26-02-2017 09:56 PM
As much as I want to go home I'm scared, the suicidal thoughts that weren't around last week are back. I know I have to focus on my goals and future but it's hard when you don't have ground under you to stand on and you can't climb to reach those goals so you just keep falling.
And I can't help but think why did I call the hospital yesterday on leave, why didn't I just try to die again, like it's what I want so why is suicidal actions given second place over getting help. It's stupid.
26-02-2017 10:27 PM
@redhead I'm really sorry to hear about how you've been struggling. Thanks for sharing with us. I just want reiterate how brave and strong you are and I really hope you are able to see this too. I can understand your concern about your day leave tomorrow. Talking to someone you trust at the hopsital about this would be good (and important!) - you could work on a plan to keep you safe. Can you do this?

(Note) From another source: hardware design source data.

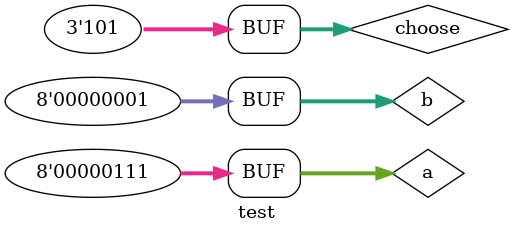
<source format=v>
`timescale 1ns / 1ps


module test();
reg [2:0]choose;
reg [7:0]a,b;
wire [8:0]d;
math c(.a(a),
       .b(b),
       .choose(choose),
       .d(d));
 initial begin
   a<=8'b00000111;
   b<=8'b00000001;
   choose<=3'b000;
   #10 choose<=3'b001;
   #10 choose<=3'b010;
   #10 choose<=3'b011;
   #10 choose<=3'b100;
   #10 choose<=3'b101;
   end 
endmodule

</source>
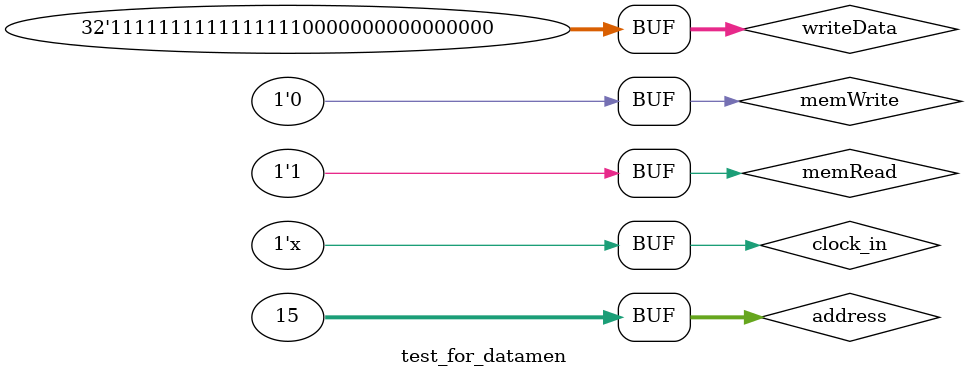
<source format=v>
`timescale 1ns / 1ps


module test_for_datamen;

	// Inputs
	reg clock_in;
	reg [31:0] address;
	reg [31:0] writeData;
	reg memWrite;
	reg memRead;

	// Outputs
	wire [31:0] readData;

	// Instantiate the Unit Under Test (UUT)
	data_memory uut (
		.clock_in(clock_in), 
		.address(address), 
		.writeData(writeData), 
		.memWrite(memWrite), 
		.memRead(memRead), 
		.readData(readData)
	);
   always #100 clock_in = ~clock_in;
	initial begin
		// Initialize Inputs
		clock_in = 0;
		address = 0;
		writeData = 0;
		memWrite = 0;
		memRead = 0;

		// Wait 100 ns for global reset to finish
		#185;
		memWrite = 1'b1;
		address = 32'b00000000000000000000000000001111;
		writeData = 32'b11111111111111110000000000000000;
		
		#250;
		memRead = 1'b1;
		memWrite = 1'b0;
        
		// Add stimulus here

	end
      
endmodule


</source>
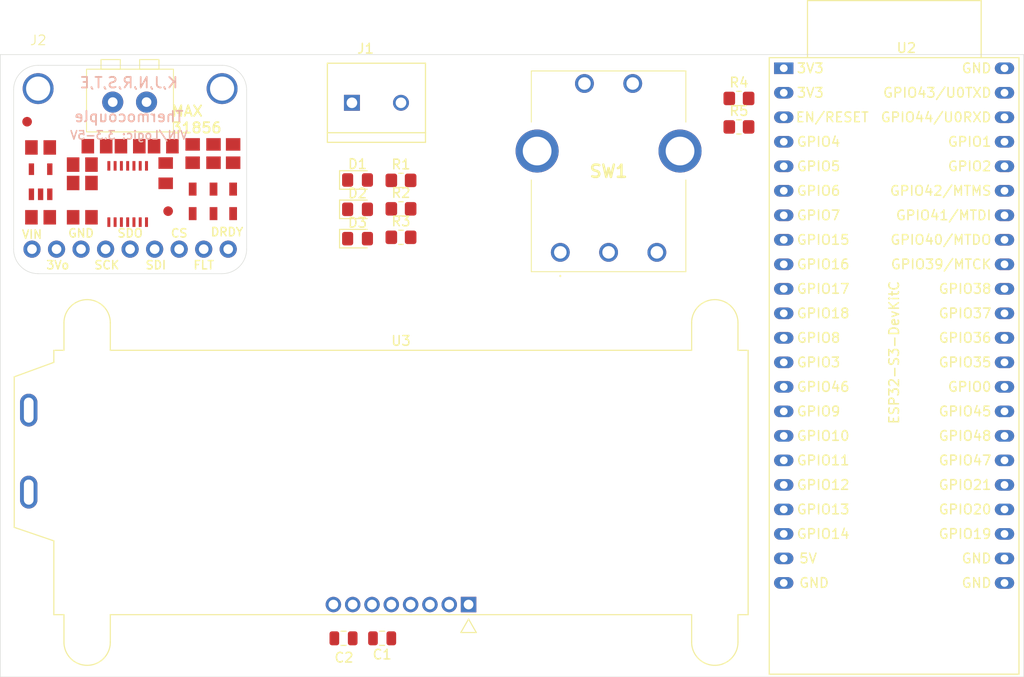
<source format=kicad_pcb>
(kicad_pcb
	(version 20241229)
	(generator "pcbnew")
	(generator_version "9.0")
	(general
		(thickness 1.6)
		(legacy_teardrops no)
	)
	(paper "A4")
	(layers
		(0 "F.Cu" signal)
		(2 "B.Cu" signal)
		(9 "F.Adhes" user "F.Adhesive")
		(11 "B.Adhes" user "B.Adhesive")
		(13 "F.Paste" user)
		(15 "B.Paste" user)
		(5 "F.SilkS" user "F.Silkscreen")
		(7 "B.SilkS" user "B.Silkscreen")
		(1 "F.Mask" user)
		(3 "B.Mask" user)
		(17 "Dwgs.User" user "User.Drawings")
		(19 "Cmts.User" user "User.Comments")
		(21 "Eco1.User" user "User.Eco1")
		(23 "Eco2.User" user "User.Eco2")
		(25 "Edge.Cuts" user)
		(27 "Margin" user)
		(31 "F.CrtYd" user "F.Courtyard")
		(29 "B.CrtYd" user "B.Courtyard")
		(35 "F.Fab" user)
		(33 "B.Fab" user)
		(39 "User.1" user)
		(41 "User.2" user)
		(43 "User.3" user)
		(45 "User.4" user)
	)
	(setup
		(pad_to_mask_clearance 0)
		(allow_soldermask_bridges_in_footprints no)
		(tenting front back)
		(pcbplotparams
			(layerselection 0x00000000_00000000_55555555_5755f5ff)
			(plot_on_all_layers_selection 0x00000000_00000000_00000000_00000000)
			(disableapertmacros no)
			(usegerberextensions no)
			(usegerberattributes yes)
			(usegerberadvancedattributes yes)
			(creategerberjobfile yes)
			(dashed_line_dash_ratio 12.000000)
			(dashed_line_gap_ratio 3.000000)
			(svgprecision 4)
			(plotframeref no)
			(mode 1)
			(useauxorigin no)
			(hpglpennumber 1)
			(hpglpenspeed 20)
			(hpglpendiameter 15.000000)
			(pdf_front_fp_property_popups yes)
			(pdf_back_fp_property_popups yes)
			(pdf_metadata yes)
			(pdf_single_document no)
			(dxfpolygonmode yes)
			(dxfimperialunits yes)
			(dxfusepcbnewfont yes)
			(psnegative no)
			(psa4output no)
			(plot_black_and_white yes)
			(plotinvisibletext no)
			(sketchpadsonfab no)
			(plotpadnumbers no)
			(hidednponfab no)
			(sketchdnponfab yes)
			(crossoutdnponfab yes)
			(subtractmaskfromsilk no)
			(outputformat 1)
			(mirror no)
			(drillshape 1)
			(scaleselection 1)
			(outputdirectory "")
		)
	)
	(net 0 "")
	(net 1 "GND")
	(net 2 "+3.3V")
	(net 3 "+5V")
	(net 4 "SSR_PWM")
	(net 5 "/SCK")
	(net 6 "/DRDY")
	(net 7 "/~{CS}")
	(net 8 "/~{FAULT}")
	(net 9 "/SDO")
	(net 10 "/VIN")
	(net 11 "/SDI")
	(net 12 "/VIN_1")
	(net 13 "Net-(U2-GPIO46)")
	(net 14 "Net-(U2-GPIO47)")
	(net 15 "Net-(U2-GPIO48)")
	(net 16 "unconnected-(U2-GPIO12{slash}ADC2_CH1-Pad18)")
	(net 17 "unconnected-(U2-GPIO6{slash}ADC1_CH5-Pad6)")
	(net 18 "unconnected-(U2-GPIO11{slash}ADC2_CH0-Pad17)")
	(net 19 "unconnected-(U2-GPIO9{slash}ADC1_CH8-Pad15)")
	(net 20 "unconnected-(U2-GPIO43{slash}U0TXD-Pad43)")
	(net 21 "unconnected-(U2-GPIO39{slash}MTCK-Pad36)")
	(net 22 "unconnected-(U2-GPIO16{slash}ADC2_CH5{slash}32K_N-Pad9)")
	(net 23 "unconnected-(U2-GPIO10{slash}ADC1_CH9-Pad16)")
	(net 24 "unconnected-(U2-GPIO1{slash}ADC1_CH0-Pad41)")
	(net 25 "unconnected-(U2-GPIO0-Pad31)")
	(net 26 "unconnected-(U2-GPIO15{slash}ADC2_CH4{slash}32K_P-Pad8)")
	(net 27 "unconnected-(U2-GPIO7{slash}ADC1_CH6-Pad7)")
	(net 28 "unconnected-(U2-GPIO13{slash}ADC2_CH2-Pad19)")
	(net 29 "unconnected-(U2-GPIO17{slash}ADC2_CH6-Pad10)")
	(net 30 "unconnected-(U2-GPIO42{slash}MTMS-Pad39)")
	(net 31 "unconnected-(U2-GPIO41{slash}MTDI-Pad38)")
	(net 32 "unconnected-(U2-GPIO3{slash}ADC1_CH2-Pad13)")
	(net 33 "unconnected-(U2-GPIO2{slash}ADC1_CH1-Pad40)")
	(net 34 "unconnected-(U2-GPIO44{slash}U0RXD-Pad42)")
	(net 35 "unconnected-(U2-GPIO45-Pad30)")
	(net 36 "unconnected-(U2-CHIP_PU-Pad3)")
	(net 37 "unconnected-(U2-GPIO8{slash}ADC1_CH7-Pad12)")
	(net 38 "unconnected-(U2-GPIO19{slash}USB_D--Pad25)")
	(net 39 "unconnected-(U2-GPIO20{slash}USB_D+-Pad26)")
	(net 40 "unconnected-(U2-GPIO18{slash}ADC2_CH7-Pad11)")
	(net 41 "Net-(D3-A)")
	(net 42 "Net-(D2-A)")
	(net 43 "Net-(D1-A)")
	(net 44 "unconnected-(U2-GPIO40{slash}MTDO-Pad37)")
	(net 45 "unconnected-(U2-GPIO14{slash}ADC2_CH3-Pad20)")
	(net 46 "unconnected-(U3-A-Pad9)")
	(net 47 "unconnected-(U3-K-Pad10)")
	(net 48 "Net-(U3-VOUT)")
	(net 49 "Net-(U3-C1+)")
	(net 50 "Net-(U3-C1-)")
	(net 51 "/SCL")
	(net 52 "/SDA")
	(net 53 "/DISPLAY_~{RST}")
	(net 54 "/ENC_B")
	(net 55 "/ENC_A")
	(net 56 "/ENC_SW")
	(footprint "Diode_SMD:D_0805_2012Metric_Pad1.15x1.40mm_HandSolder" (layer "F.Cu") (at 121 74.54))
	(footprint "phoenix_footprints:TE_282837-2" (layer "F.Cu") (at 122.96 63.5))
	(footprint "Capacitor_SMD:C_0805_2012Metric" (layer "F.Cu") (at 123.55 119 180))
	(footprint "Resistor_SMD:R_0805_2012Metric_Pad1.20x1.40mm_HandSolder" (layer "F.Cu") (at 125.5 74.49))
	(footprint "Capacitor_SMD:C_0805_2012Metric" (layer "F.Cu") (at 119.55 119 180))
	(footprint "Resistor_SMD:R_0805_2012Metric_Pad1.20x1.40mm_HandSolder" (layer "F.Cu") (at 125.5 77.44))
	(footprint "!footprints:PEC164120FS0012" (layer "F.Cu") (at 142 79))
	(footprint "Diode_SMD:D_0805_2012Metric_Pad1.15x1.40mm_HandSolder" (layer "F.Cu") (at 121 77.58))
	(footprint "Resistor_SMD:R_0805_2012Metric_Pad1.20x1.40mm_HandSolder" (layer "F.Cu") (at 160.5 66))
	(footprint "Resistor_SMD:R_0805_2012Metric_Pad1.20x1.40mm_HandSolder" (layer "F.Cu") (at 160.5 63.05))
	(footprint "Diode_SMD:D_0805_2012Metric_Pad1.15x1.40mm_HandSolder" (layer "F.Cu") (at 121 71.5))
	(footprint "Display:NHD-C0220BiZ" (layer "F.Cu") (at 125.5 99.6))
	(footprint "PCM_Espressif:ESP32-S3-DevKitC" (layer "F.Cu") (at 165.14 59.92))
	(footprint "!footprints:MAX31856_HEADER" (layer "F.Cu") (at 87.936314 62.019686))
	(footprint "Resistor_SMD:R_0805_2012Metric_Pad1.20x1.40mm_HandSolder" (layer "F.Cu") (at 125.5 71.54))
	(gr_rect
		(start 84 58.5)
		(end 190 123)
		(stroke
			(width 0.05)
			(type default)
		)
		(fill no)
		(layer "Edge.Cuts")
		(uuid "7a32947b-eddf-4db4-9a97-47c188404b4e")
	)
	(embedded_fonts no)
)
</source>
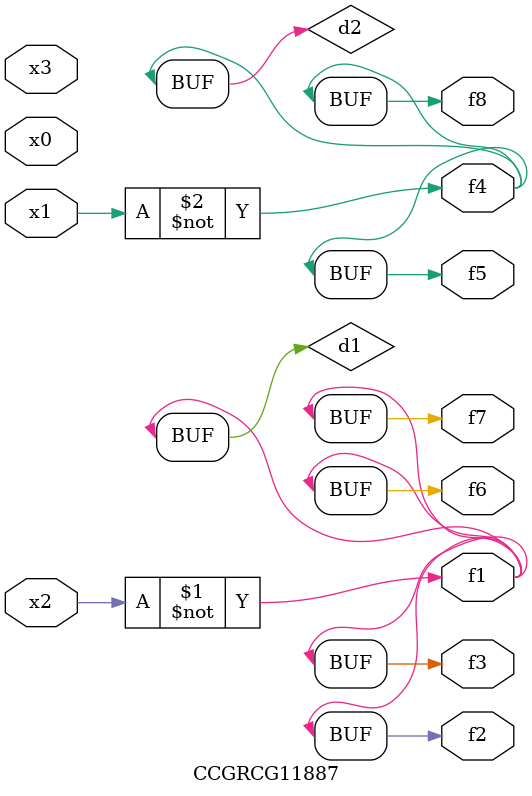
<source format=v>
module CCGRCG11887(
	input x0, x1, x2, x3,
	output f1, f2, f3, f4, f5, f6, f7, f8
);

	wire d1, d2;

	xnor (d1, x2);
	not (d2, x1);
	assign f1 = d1;
	assign f2 = d1;
	assign f3 = d1;
	assign f4 = d2;
	assign f5 = d2;
	assign f6 = d1;
	assign f7 = d1;
	assign f8 = d2;
endmodule

</source>
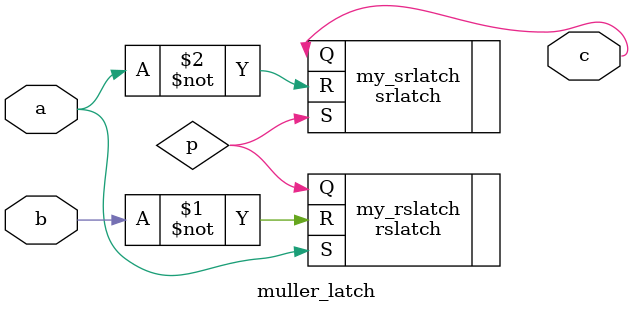
<source format=v>

module muller_latch(
	input a, 
	input b,
	output c
);

wire p;
rslatch my_rslatch(.S(a), .R(~b), .Q(p));
srlatch my_srlatch(.S(p), .R(~a), .Q(c));

endmodule

</source>
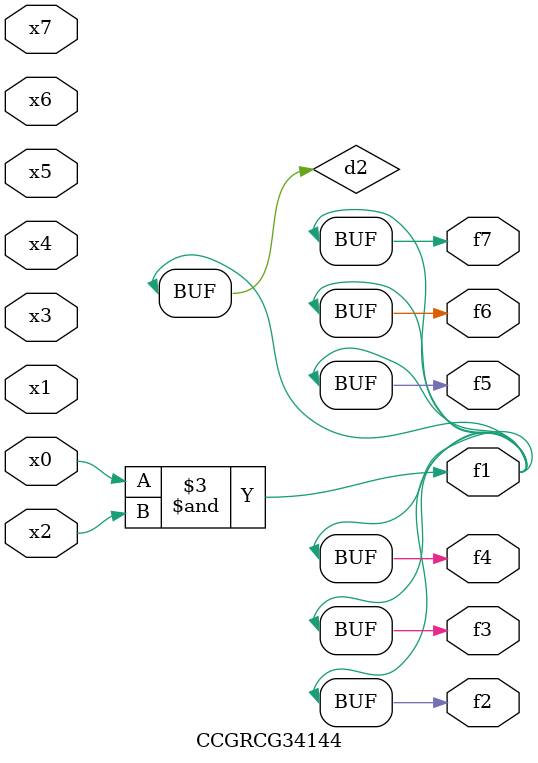
<source format=v>
module CCGRCG34144(
	input x0, x1, x2, x3, x4, x5, x6, x7,
	output f1, f2, f3, f4, f5, f6, f7
);

	wire d1, d2;

	nor (d1, x3, x6);
	and (d2, x0, x2);
	assign f1 = d2;
	assign f2 = d2;
	assign f3 = d2;
	assign f4 = d2;
	assign f5 = d2;
	assign f6 = d2;
	assign f7 = d2;
endmodule

</source>
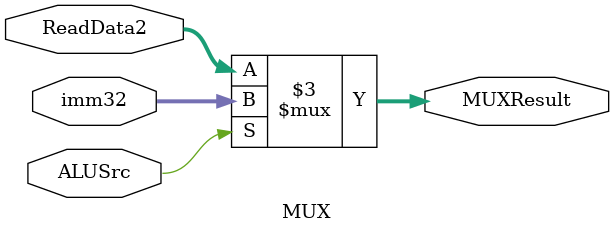
<source format=v>
`timescale 1ns / 1ps


module MUX(
  input ALUSrc,
  input [31:0] ReadData2,
  input [31:0] imm32,
  output reg [31:0] MUXResult
  );
  always @ * 
     if(ALUSrc)MUXResult= imm32;
     else MUXResult=ReadData2;
endmodule

</source>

It's totally okay to need support - as much and as many times you need it. That's your total right and it does not mean you are not on the path to recovery.
A very strong and resilient part of you wants to live and that's the reason you continue to ask for help. I am so very proud of you. Please stay strong and get the help you need and 100% deserve.
I am going to be logging off shortly but I hope you can manage to get some rest tonight. Please take care of yourself. We want you to be safe and see you thrive.
27-02-2017 04:18 PM
@redhead well done for talking to your case manager! How did that go?
Good news that you're being discharged Wednesday! The community at RO will be here to support you every step of the way!
27-02-2017 07:15 PM
As much as I'm happy to be going home there is still a certain thought regarding home that I can't get out of my head. I promised myself I would finally die when I get discharged. I don't want to but I feel like I have to. It's stupid. I'm scared.
27-02-2017 08:00 PM
27-02-2017 08:35 PM
@redhead I have to agree with @Alison5 around making sure you are keeping open conversations with your case manager/medical team/doctors on any potentially harmful thoughts to you.
Can I just check around your safety - when are you going home? And are the thoughts you are talking about to try to end your life?